I've started using collectd (5.5.1), statsd (git head), influxd (1.2), and grafana to monitor my infrastructure. The collectd portion is working fine for blackbox monitoring. We want to use statsd for whitebox monitoring.

The setup we have is collectd and statsd on each host, sending data to influxdb on a monitoring host. Influxdb and grafana run on the monitoring host. Of course, collectd and statsd run on the monitoring host, too, just as they do elsewhere.

My statsd config on each host is simply

{
    graphitePort: 2003,
    graphiteHost: "monitor.example.com",
    port: 8125,
    backends: [ "./backends/graphite" ]
}

This is probably not ideal in any case, as I just discovered that there's an influxdb backend available, but I expect the above to work even if I can do better.

I have the following problems, however:

  1. statsd is not forwarding host information to the monitor host.

  2. I've understood that one of the benefits of statsd is that it can aggregate data on the local host before sending it at specified flush intervals. But I don't see in the documentation where to specify, say, which metrics get summed, which to send max, which to send what percentiles, etc.

These components have evolved so rapidly in the past year that quite a lot of documentation and tutorials are out of date, so I'm quite aware I may have done some things that are incorrect simply by having read the wrong documentation.

I've also recently discovered telegraph (to run on each host?). Perhaps I have the wrong expectations of statsd (or should use telegraph instead)?
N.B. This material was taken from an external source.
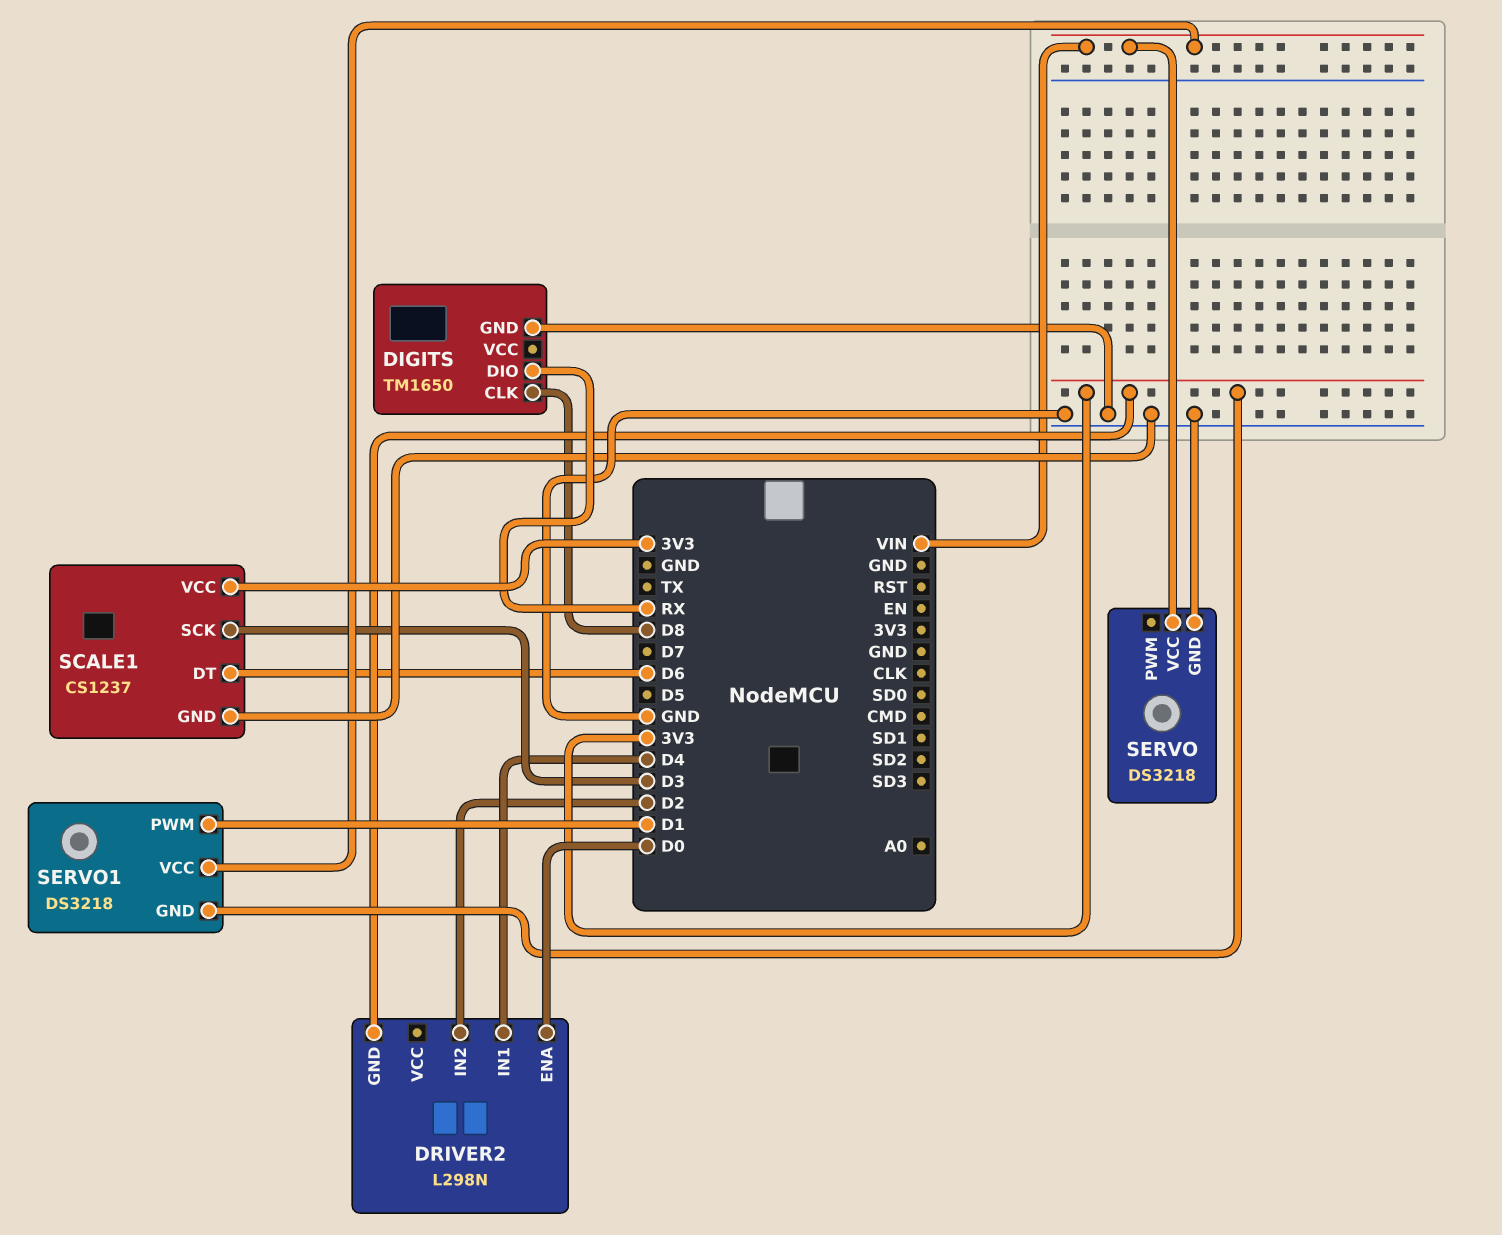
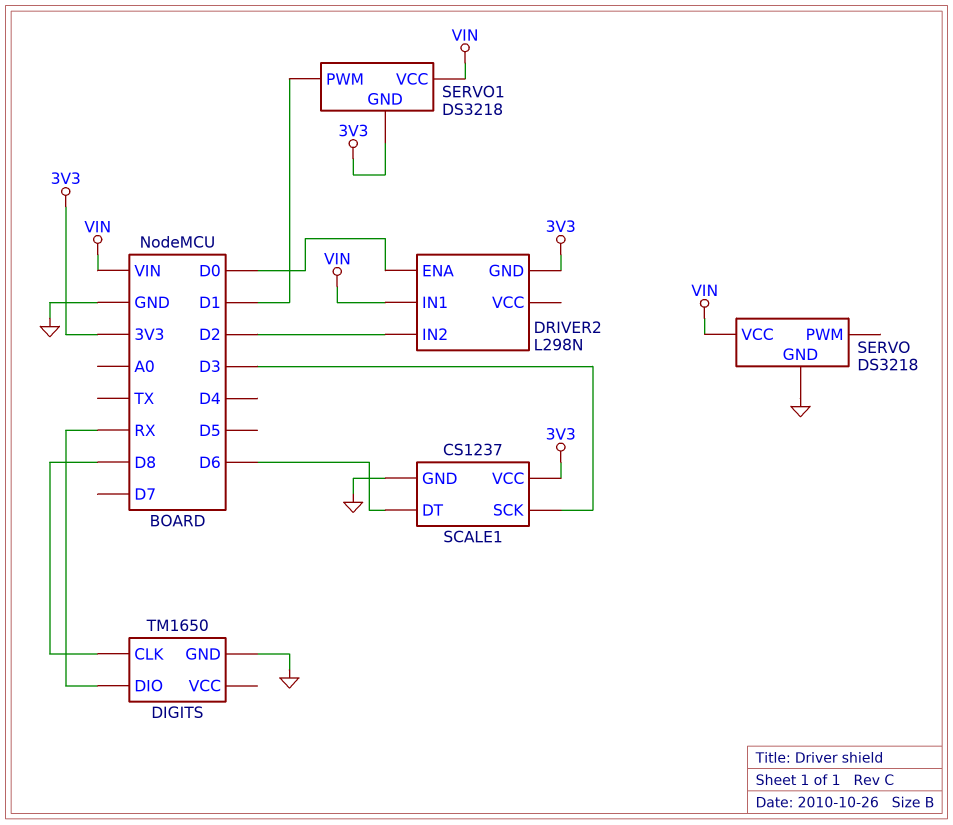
DRIVER2 pin IN1: D4 -> VIN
I'll happily make this question more specific in response to feedback. I'm aware that I'm still struggling with some concepts.

Many thanks for pointers.

1

1 Answers

0
votes

This is a solution without precisely being an answer.

Use telegraf instead

I discovered that telegraf is now a very viable contender in this space, is well supported, sees active development, and talks easily to influxdb. Telegraf also supports additional tags and flags per message, unlike statsd which appears to be simple key-value. In addition, telegraf removes the need for both statsd and for collectd, so it drops by one the number of moving parts. That's a good thing.

About statsd

(TL;DR - maybe I'm lame)

I couldn't figure out how to forward host information at all with statsd.

I didn't find good documentation on how to configure aggregation (though I remember having found it once). The module for sending the data using the influxdb protocol seemed not to be well maintained (relative to influxdb development).

On both of these points I may be entirely wrong, and alternative answers in the interests of documenting these things is most welcome.